This October marks the 20th anniversary of Cybersecurity Awareness Month (CAM). There’s no question that, since the very first CAM, the industry has made significant strides in raising overall awareness around cybersecurity threats.
However, despite the advances made on the awareness front, identifying and following best practices to defend against cyberattacks is still a problem area for many. In fact, a 2022 study from the National Cybersecurity Alliance found that 39% of respondents feel information on how to stay secure online is confusing, and 46% felt frustrated while trying to stay secure online. Couple this with the fact that we are now in an era of unprecedented cyber threat activity, and organizations and individuals alike are arguably more at risk than ever before.
The good news is, we can battle rising risk levels by putting security practices in place that help us stay safe online – and the process doesn’t have to be complicated, costly or time consuming. Even with all the technological advancements the cybersecurity industry has made over the last 20 years, the best way to achieve a secure state that protects personal data online is still mastering the cybersecurity basics that have been around for years.
CAM themes illustrate the importance of mastering the basics
This year’s CAM themes reflect four of these security fundamentals. Following we’ll examine why each is so important to online safety and provide easy yet actionable steps to master them.
1) Use strong passwords and a password manager. Despite knowing weak passwords can lead to cyberattacks, we often still use basic passwords and patterns for memory’s sake, and worse yet, reuse the same password across accounts – culminating in an ideal playing field for cybercriminals.

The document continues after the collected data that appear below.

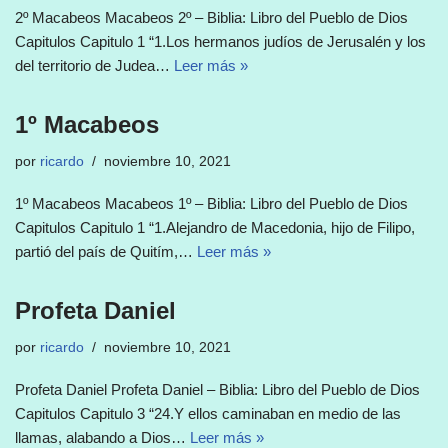
2º Macabeos Macabeos 2º – Biblia: Libro del Pueblo de Dios
Capitulos Capitulo 1 “1.Los hermanos judíos de Jerusalén y los
del territorio de Judea…
Leer más »
1º Macabeos
por
ricardo
noviembre 10, 2021
1º Macabeos Macabeos 1º – Biblia: Libro del Pueblo de Dios
Capitulos Capitulo 1 “1.Alejandro de Macedonia, hijo de Filipo,
partió del país de Quitím,…
Leer más »
Profeta Daniel
por
ricardo
noviembre 10, 2021
Profeta Daniel Profeta Daniel – Biblia: Libro del Pueblo de Dios
Capitulos Capitulo 3 “24.Y ellos caminaban en medio de las
llamas, alabando a Dios…
Leer más »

The longer and more complex a password is, the harder it will be for bad actors to crack. In fact, a 12-character password could take 27,000 years to crack and cost hackers $6.4 trillion to do so. Given this, the ideal password consists of 12 or more characters and a mix of lowercase and uppercase letters, numbers and special symbols. Passphrases, or a sequence of words that make up a password, are also a sound strategy. For example, turning the phrase “make a difference” into a complex passphrase might look something like this: “M@kE4d1Ff3reN
Additionally, each account should be protected with a unique password to avoid giving threat actors access to multiple accounts from one password breach. Finally, password managers remain one of the best ways to manage online credentials because they can auto-generate passwords and store credentials in a safe, encrypted database – while taking the onus off users to remember credentials for myriad accounts.
2) Turn on multifactor authentication (MFA). MFA is a method of authenticating into an account that requires users to present at least two pieces of evidence to prove their identity — something they know (e.g., a password, PIN, passcode, pattern), something they have (e.g., smart card, keys, an authentication code via text/email/phone/token) and something they are (e.g., facial recognition, fingerprint scan, voice verification).

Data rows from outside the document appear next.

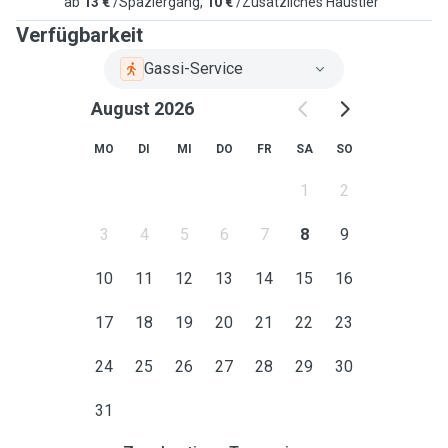
ab
13 €
/Spaziergang,
10 €
/Zusätzliches Haustier
Verfügbarkeit
Gassi-Service
August 2026
MO
DI
MI
DO
FR
SA
SO
1
2
3
4
5
6
7
8
9
10
11
12
13
14
15
16
17
18
19
20
21
22
23
24
25
26
27
28
29
30
31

Since MFA requires at least two forms of authentication, it’s much harder for cybercriminals to gain unauthorized access to accounts, even if they have compromised a password. This second layer of security should be prioritized, especially on accounts that store financial information, personal information and health data. Enabling MFA is easy — it’s often a matter of confirming that MFA is available on the account and then turning it on. If it’s not available, keep up to date on security updates and feature releases, as more accounts are enabling MFA functionality.
3) Recognize and report phishing. Phishing is a fraudulent attempt to trick individuals into divulging sensitive information by pretending to be a trusted source, often through email communication. According to the Cybersecurity and Infrastructure Security Agency (CISA), 90% of all cyberattacks begin with phishing.
Being able to identity a phishing email is paramount to protecting personal data and staying safe online. To do this, look for common characteristics found within malicious emails, including an unofficial or unfamiliar sender address, a generic greeting, misspelled words and grammatical errors, unprofessional or atypical formatting, unusual requests for sensitive information, language meant to urge immediate action and links that are shortened or mask the destination. If you suspect an email to be malicious, avoid clicking links and opening attachments within.
Equally as important to recognizing phishing attempts is reporting on it, so others in the organization don’t fall victim to the same threat. To increase the likelihood that employees will take action, make reporting to IT departments fast and easy. In the case of a personal attack, individuals can contact their email provider or the Federal Trade Commission (FTC).
4) Update software. In addition to credential theft and phishing, threat actors also try to capitalize on vulnerabilities in software and applications, which can even include home routers. Developers do their best to patch or fix these vulnerabilities to safeguard their users and information from being exploited, and these “fixes” come in the form of updates.
Security updates are released with relative frequency to keep up with the nefarious activities of threat actors, and it’s important to update devices and software when prompted. Instead of checking your settings daily for all the applications and software you use, consider turning on automation that will enable updates straight from the source.
The most important takeaway is that cybersecurity isn’t a once-a-year task to check off your to-do list. Use this year’s CAM to build a cybersecurity program founded on strong fundamentals, and then make it a priority 365 days a year.